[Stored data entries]
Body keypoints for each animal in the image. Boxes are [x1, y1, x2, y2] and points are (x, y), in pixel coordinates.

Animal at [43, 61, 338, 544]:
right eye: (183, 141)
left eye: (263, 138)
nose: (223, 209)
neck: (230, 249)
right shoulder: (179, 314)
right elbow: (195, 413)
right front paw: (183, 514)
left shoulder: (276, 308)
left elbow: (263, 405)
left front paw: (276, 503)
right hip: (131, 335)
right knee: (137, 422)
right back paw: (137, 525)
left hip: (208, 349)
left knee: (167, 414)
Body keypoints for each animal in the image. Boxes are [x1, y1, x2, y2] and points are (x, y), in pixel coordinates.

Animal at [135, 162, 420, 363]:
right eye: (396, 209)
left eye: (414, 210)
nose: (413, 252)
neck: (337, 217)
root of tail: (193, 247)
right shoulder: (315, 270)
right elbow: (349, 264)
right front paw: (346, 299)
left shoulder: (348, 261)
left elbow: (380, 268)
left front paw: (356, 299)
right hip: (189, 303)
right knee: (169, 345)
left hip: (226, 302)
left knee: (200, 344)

...

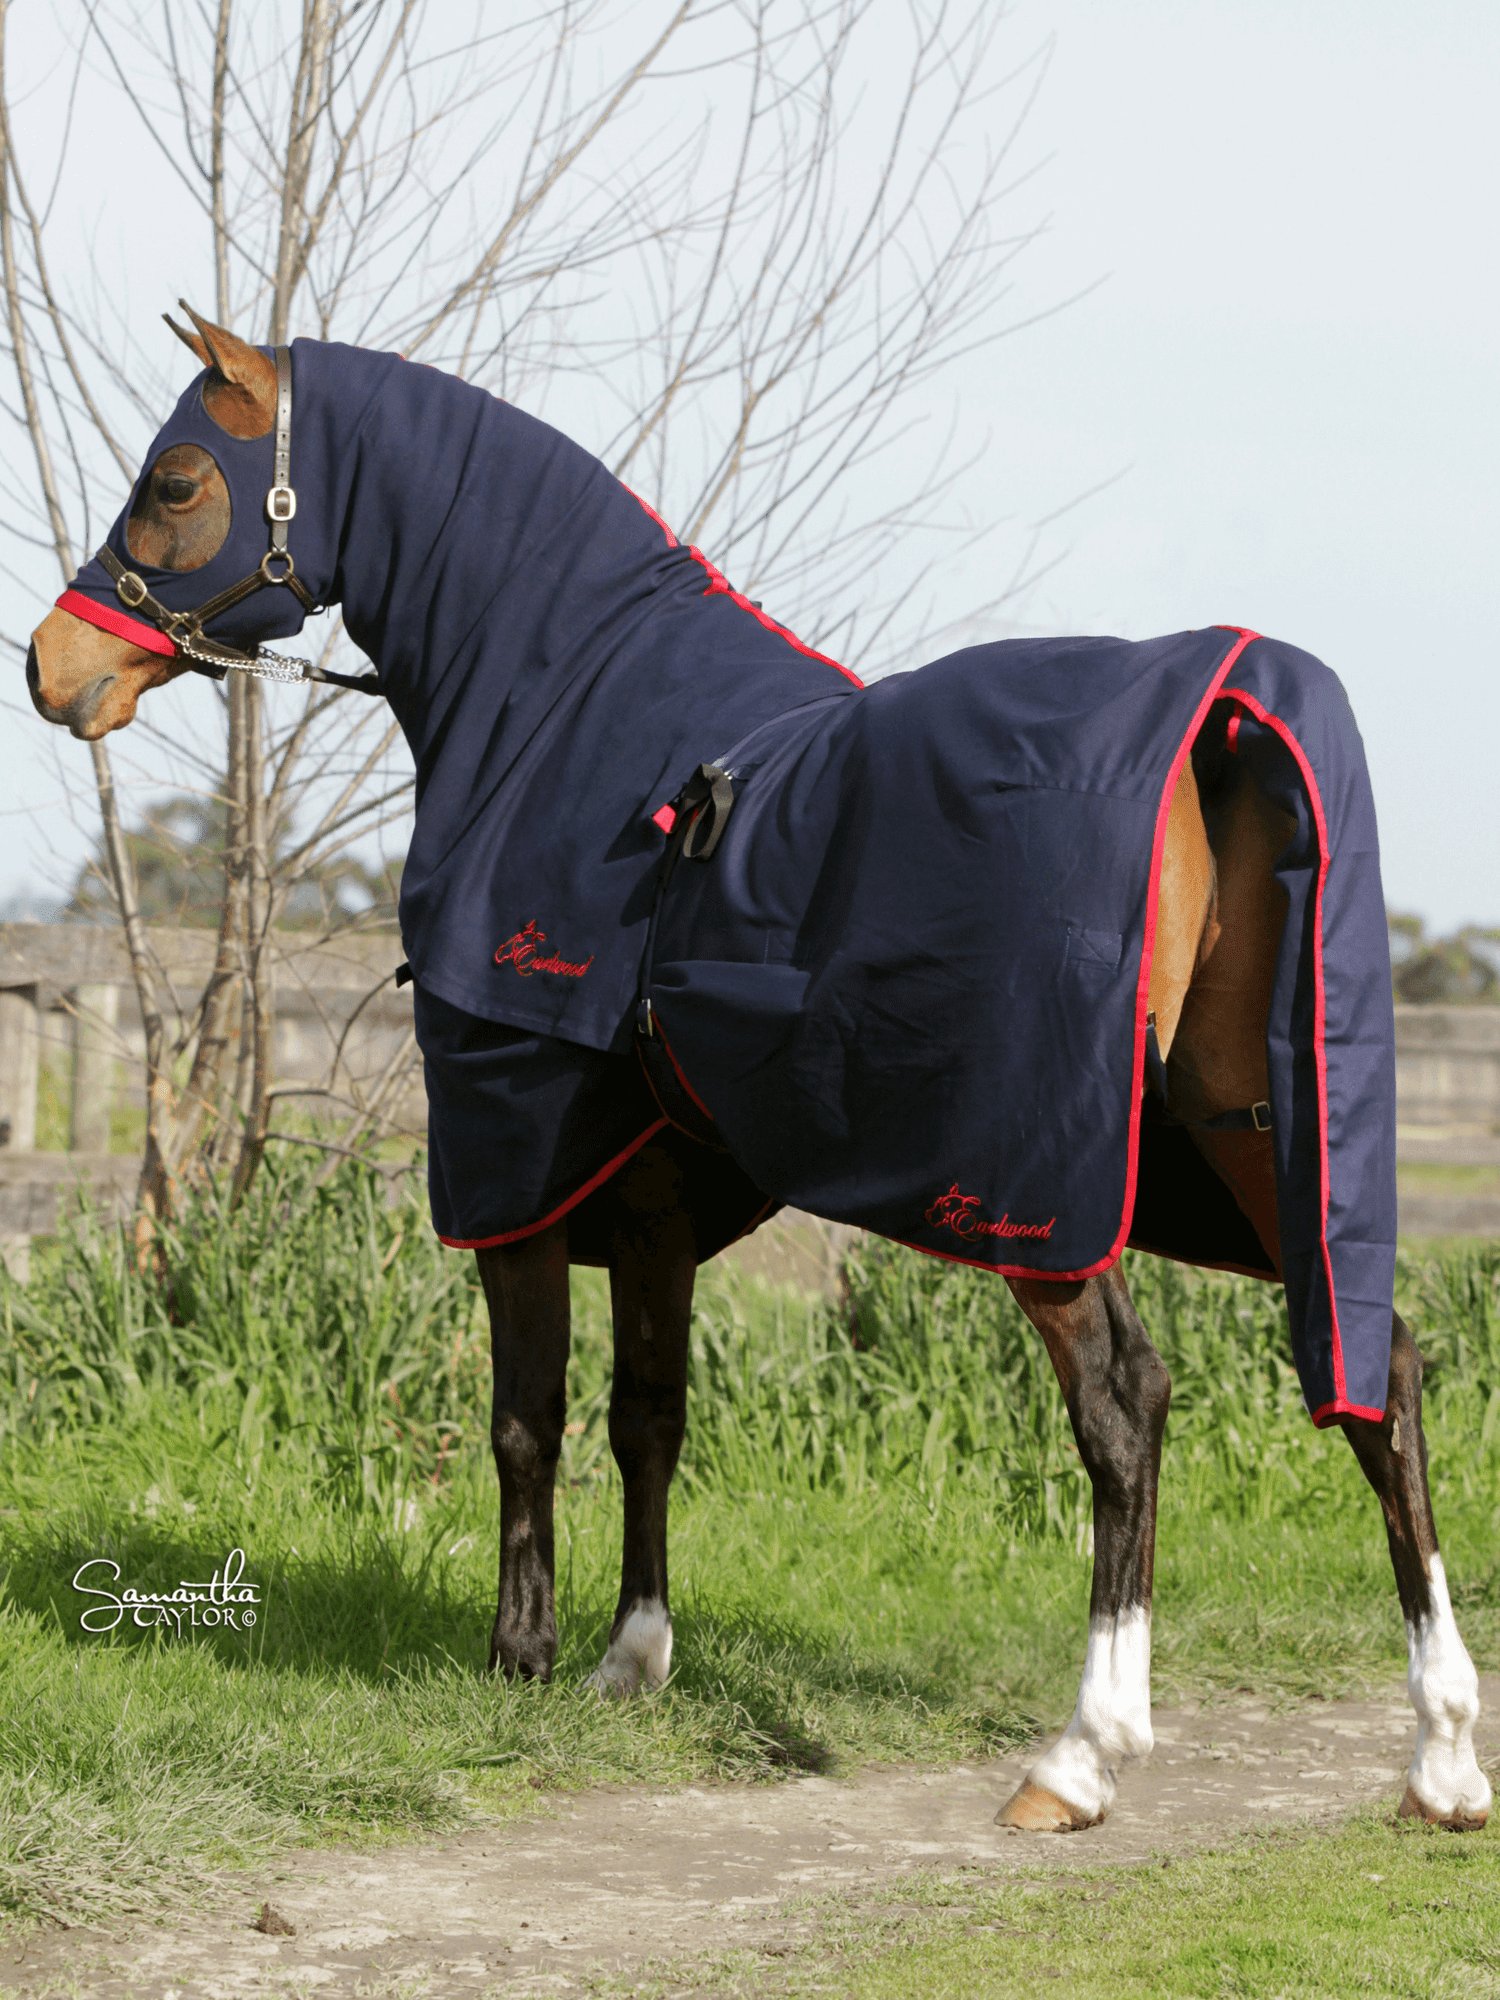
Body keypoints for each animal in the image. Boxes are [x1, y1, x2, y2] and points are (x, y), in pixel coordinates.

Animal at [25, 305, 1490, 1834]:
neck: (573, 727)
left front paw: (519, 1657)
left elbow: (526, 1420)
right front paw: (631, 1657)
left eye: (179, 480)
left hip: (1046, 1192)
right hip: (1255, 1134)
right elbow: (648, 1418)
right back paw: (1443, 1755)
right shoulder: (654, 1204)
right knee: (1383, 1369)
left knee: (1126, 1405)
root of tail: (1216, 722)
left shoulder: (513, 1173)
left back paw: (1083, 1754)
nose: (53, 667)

§ **WHAT IS REQUIRED**: Scan the records above for lines with the word "shoulder", then say how many there are, giving the number alone.

§ **OUTPUT OF THE EXERCISE**: 6